We have the responsibility to create original direction and choreography or to secure permission to replicate the direction and choreography of others.
Our agreements with employers explicitly state that we own our direction and choreography. However, we find that we need to do even more work to educate the field about what exactly it is that directors and choreographers do. And, perhaps surprisingly, we need to remind our own Members, as well as aspiring directors and choreographers, about their obligation to do their own work, especially in an age when bootleg videos of original productions are easily accessed online and increase the danger of intentional and unintentional replication.
The Executive Board considers our Rights and Responsibilities a living document. As Pam reported in the Winter 2020 Journal, we recently expanded their scope to more explicitly address workplace conduct. We have also rightly sought to reexamine our standards for Board service, seeking to codify ethical practices and avoid potential conflicts of interest.
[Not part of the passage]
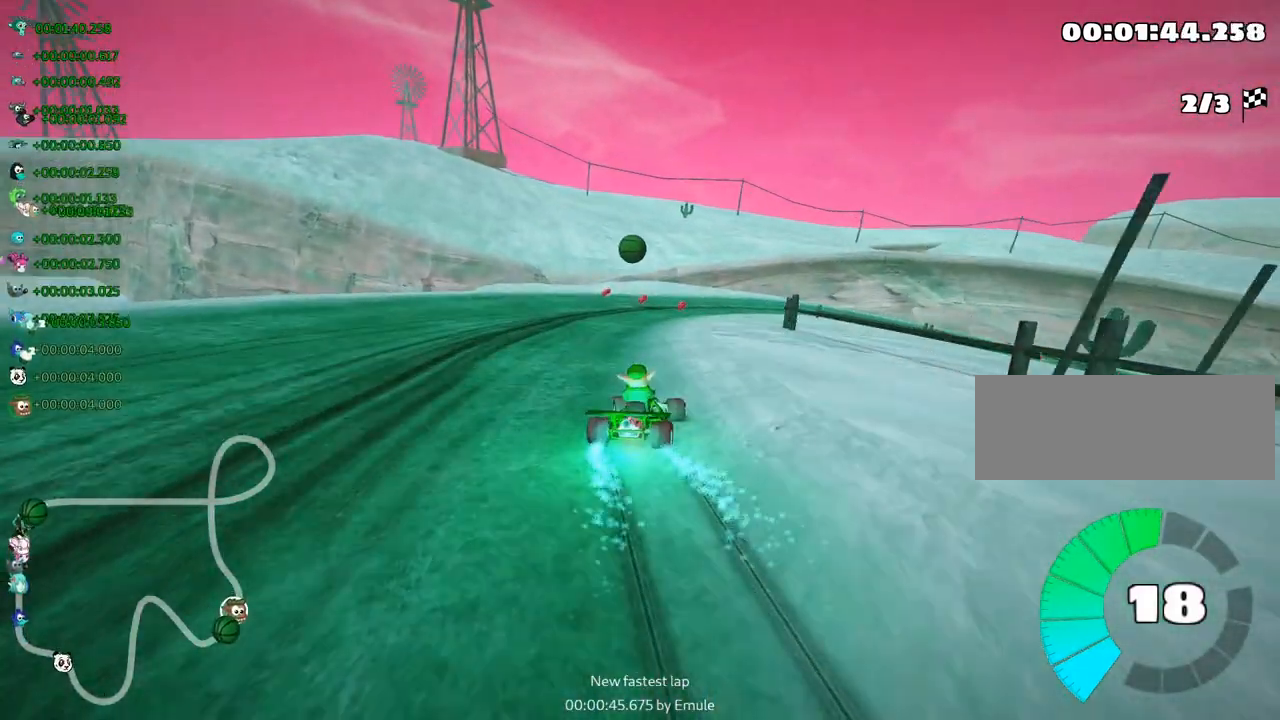
{"keys": ["left", "skid", "up"], "events": [[233, "left", "down"]]}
Directors and choreographers are leaders in the room. SDC wants to ensure that its Members work in safe and equitable workplaces themselves and that they create the conditions in rehearsal halls and theatres that allow actors, designers, and other collaborators to be free to do their best work. It is vital that we as directors and choreographers are in fact part of the solution to workplace issues, and that we work to be viewed as such.
It’s an exciting time to be working in the theatre, a time when voices that have not been heard and stories that have not been told are being brought to the stage. SDC is committed to fostering diverse, inclusive, and equitable workplaces and to celebrating and supporting diversity in all its forms. We seek to address the needs of those who direct and choreograph on Broadway, as well as of those who work in smaller, yet-to-be-organized venues. We work conscientiously to consider not only those in the prime of their careers but also those struggling to find work and those just starting out.
This issue of the Journal examines a time when rights to freedom of expression in the theatre were threatened in this country. I hope you find the story of these artists who unapologetically pursued their artistic vision as inspiring as we have.
Just as these brave individuals did 30 years ago, our Union has fought for its Members’ rights and persevered. It has also sought to follow through on its responsibilities.
I know the strategic thinking, determination, patience, and, yes, courage it has taken to achieve all that we have so far, from the first days of SDC (so beautifully chronicled in the Winter 2020 Journal) to our current efforts. And I know that it will take strategic thinking, determination, patience, and courage to carry out our upcoming agenda.
I look forward to working for and with you into the new decade.